Cette responsabilité paternaliste
définie par la doctrine comme étant le « devoir d’intervention que l’État
se voit attribuer par les citoyens pour protéger la santé comme bien commun.
L’État, agissant au nom de la collectivité, exprime ainsi un « sentiment
d’empathie » à l’égard des souffrances vécues par certains et un « engagement à
leur porter assistance »[1].
La doctrine considère qu’un État a
d’abord une responsabilité envers la santé de ses habitants et le reste du monde et c’est que réaffirme le professeur de droit
Lawrence Gostin de l’université de
Georgetown: « Les devoirs des États ne se limitent pas à prendre soin de leur
propre peuple, mais s’étendent également à favoriser une communauté mondiale
interdépendante et fonctionnelle dans laquelle la survie mutuelle est une
question d’intérêt commun.[2]».
La survie mutuelle est l’affaire de tous[3].
Mais si ni le droit, ni l’éthique , ni
la morale ne sont de mise, comment se fait-il que ceux qui nous gouvernent
croient en ce prophète, le dernier de
tous les prophètes, Mohamed (Paix soit sur lui) qui disait : « Allah compatit à
celui qui a de la compassion. Soyez cléments et bons envers ceux sur terre et
ceux dans les cieux auront de la compassion à votre égard. » (Tridi, Birr, 16) » ?
Seuls Dieu dans son omniscience et ceux
qui gémissent à nos frontières, vous le diront.
Pr ELY Mustapha
[1] Raymond
MASSE, Éthique et santé publique – Enjeux, valeurs et normativité,
Saint-Nicolas (Québec), Les Presses de l’Université Laval, 2003, p. 126.
Wendy
E. PARMET, Populations, Public Health, and the Law, Washington, D.C.,
Georgetown University Press, 2008, p. 11.

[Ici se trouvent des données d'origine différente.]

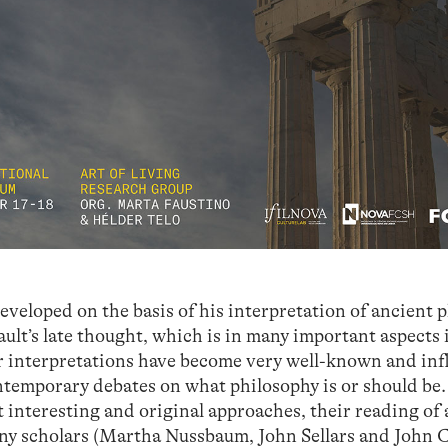
eveloped on the basis of his interpretation of ancient 
ult’s late thought, which is in many important aspects 
r interpretations have become very well-known and in
contemporary debates on what philosophy is or should be
t interesting and original approaches, their reading of
any scholars (Martha Nussbaum, John Sellars and John 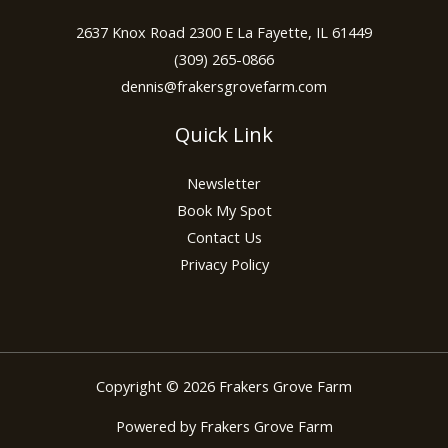
2637 Knox Road 2300 E La Fayette, IL 61449
(309) 265-0866
dennis@frakersgrovefarm.com
Quick Link
Newsletter
Book My Spot
Contact Us
Privacy Policy
Copyright © 2026 Frakers Grove Farm
Powered by Frakers Grove Farm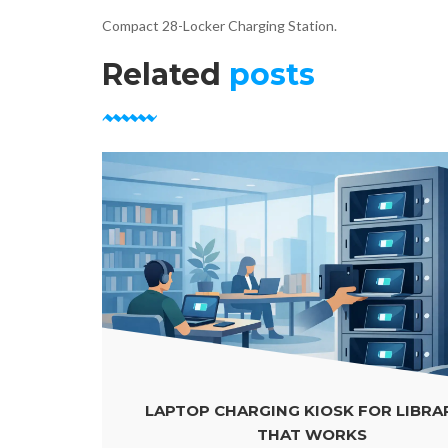
Compact 28-Locker Charging Station.
Related
posts
LAPTOP CHARGING KIOSK FOR LIBRARIES
THAT WORKS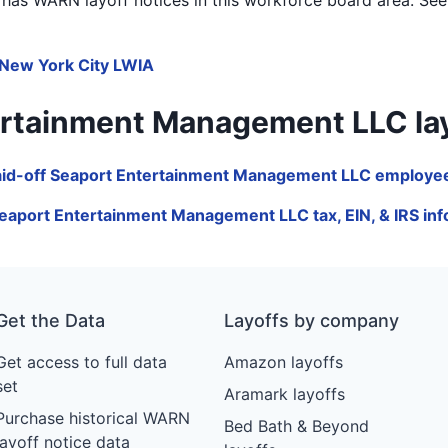
New York City LWIA
tainment Management LLC layoffs
aid-off Seaport Entertainment Management LLC employee
eaport Entertainment Management LLC tax, EIN, & IRS in
Get the Data
Layoffs by company
Get access to full data
Amazon layoffs
set
Aramark layoffs
Purchase historical WARN
Bed Bath & Beyond
layoff notice data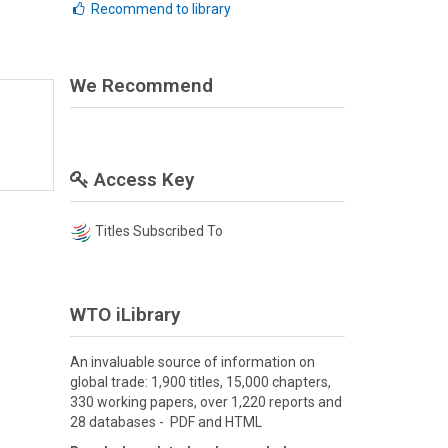
Recommend to library
We Recommend
Access Key
Titles Subscribed To
WTO iLibrary
An invaluable source of information on
global trade: 1,900 titles, 15,000 chapters,
330 working papers, over 1,220 reports and
28 databases - PDF and HTML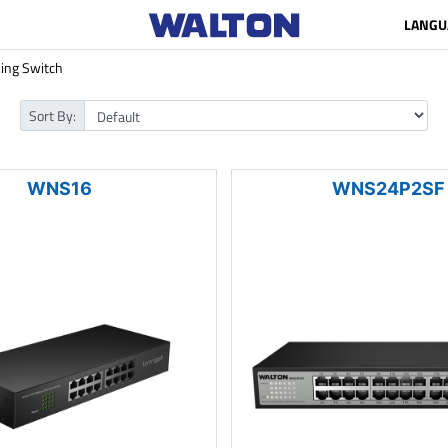
LANGU
ing Switch
Sort By:
WNS16
WNS24P2SF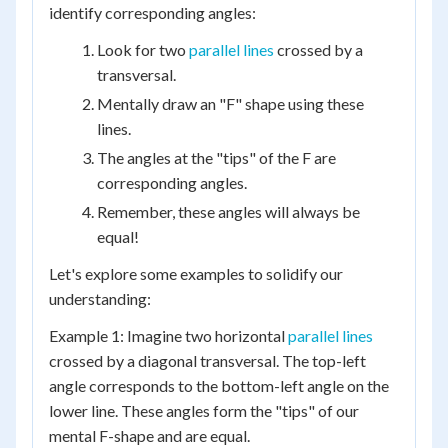
identify corresponding angles:
Look for two
parallel lines
crossed by a
transversal.
Mentally draw an "F" shape using these
lines.
The angles at the "tips" of the F are
corresponding angles.
Remember, these angles will always be
equal!
Let's explore some examples to solidify our
understanding:
Example 1: Imagine two horizontal
parallel lines
crossed by a diagonal transversal. The top-left
angle corresponds to the bottom-left angle on the
lower line. These angles form the "tips" of our
mental F-shape and are equal.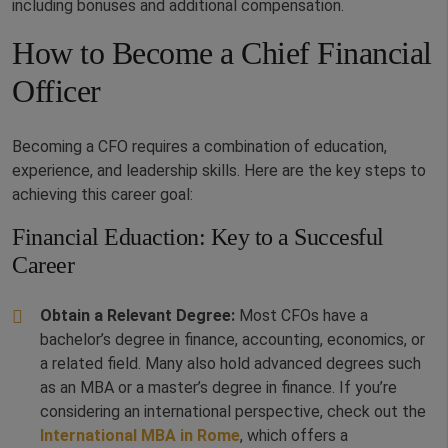
including bonuses and additional compensation.
How to Become a Chief Financial
Officer
Becoming a CFO requires a combination of education,
experience, and leadership skills. Here are the key steps to
achieving this career goal:
Financial Eduaction: Key to a Succesful
Career
Obtain a Relevant Degree:
Most CFOs have a
bachelor’s degree in finance, accounting, economics, or
a related field. Many also hold advanced degrees such
as an MBA or a master’s degree in finance. If you’re
considering an international perspective, check out the
International MBA in Rome
, which offers a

[2] « States’ duties are not limited to caring
for their own people, but also extend to fostering a functioning,
interdependant global community in which mutual survival is a matter of common
concern. » - Lawrence O. GOSTIN, Global Health Law,
Cambridge (Massachusetts) & London
(England), Harvard University Press, 2014, p. xiii.
[3]
Voir
ces références rapportées par Marie-Eve COUTURE MÉNARD et David PAVOT dans
leur article « Les pandémies et le
droit » en introduction à la Revue
de Droit de l’Université de Sherbrook- Volume 46 – Numéro 2- année 2016
consacrée au Colloque « Les pandémies et le droit ». Page 251.